An object is placed at a distance of 50cm in front of a mirror of focal length 25cm. Find the image distance. If the object is 10cm high what will be the nature and size of the mirror?
Draw a picture
parallel ray from top bounces off and heads through center line at 25 cm from mirror
ray through focus from top comes out parallel below
rays intersect right below original
so:
same distance from mirror
same height but upside down.
check the old answers below by the way.
To find the image distance for an object placed in front of a mirror, we can use the mirror formula:
1/f = 1/u + 1/v
Where:
- f is the focal length of the mirror
- u is the object distance (distance of the object from the mirror)
- v is the image distance (distance of the image from the mirror)
Given:
f = 25 cm
u = 50 cm
Let's substitute these values into the mirror formula:
1/25 = 1/50 + 1/v
To solve for v, we can simplify the equation:
1/v = 1/25 - 1/50
1/v = 2/50 - 1/50
1/v = 1/50
v = 50 cm
The image distance is 50 cm.
Now, let's determine the nature and size of the mirror based on the image distance and the object height.
Since the image distance (v) is positive and greater than the object distance (u), the image formed is a real image.
To find the size of the image, we can use the magnification formula:
m = -v/u
Given:
u = 50 cm
v = 50 cm
Let's substitute these values into the magnification formula:
m = -50/50
m = -1
Since the magnification (m) is negative, it means the image is inverted.

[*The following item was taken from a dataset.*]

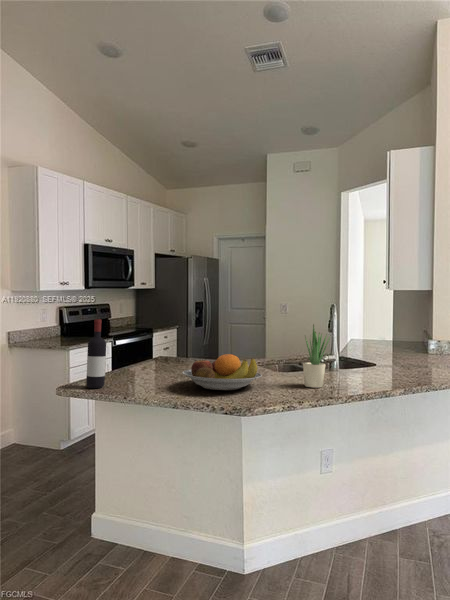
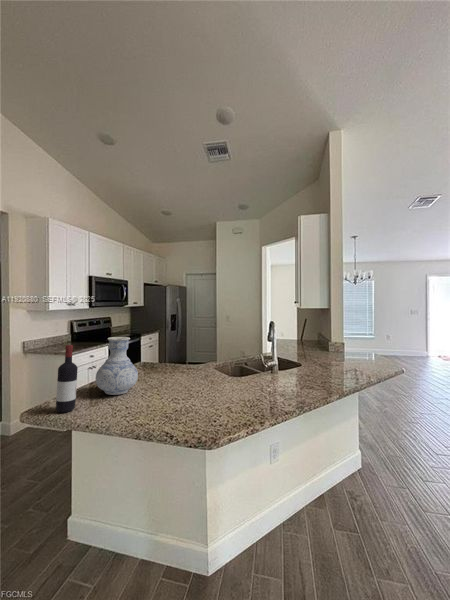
vase: none [120,315,166,378] -> present [96,337,138,395]
potted plant: present [303,324,330,388] -> none [258,345,282,402]
fruit bowl: present [182,354,262,390] -> none [150,375,223,411]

To determine the size of the mirror, we compare the heights of the object (h) and the image (h'):
h'/h = -v/u
Given:
h = 10 cm
u = 50 cm
v = 50 cm
Substituting the values:
h'/10 = -50/50
h' = -10 cm
The size of the image is -10 cm, which means it is 10 cm in height and inverted.
Considering the nature and size of the mirror:
- The mirror is concave because the object is placed closer to it than its focal length, and the image is real and inverted.
- The mirror is of a smaller size than the object (10 cm compared to the object's 10 cm in height).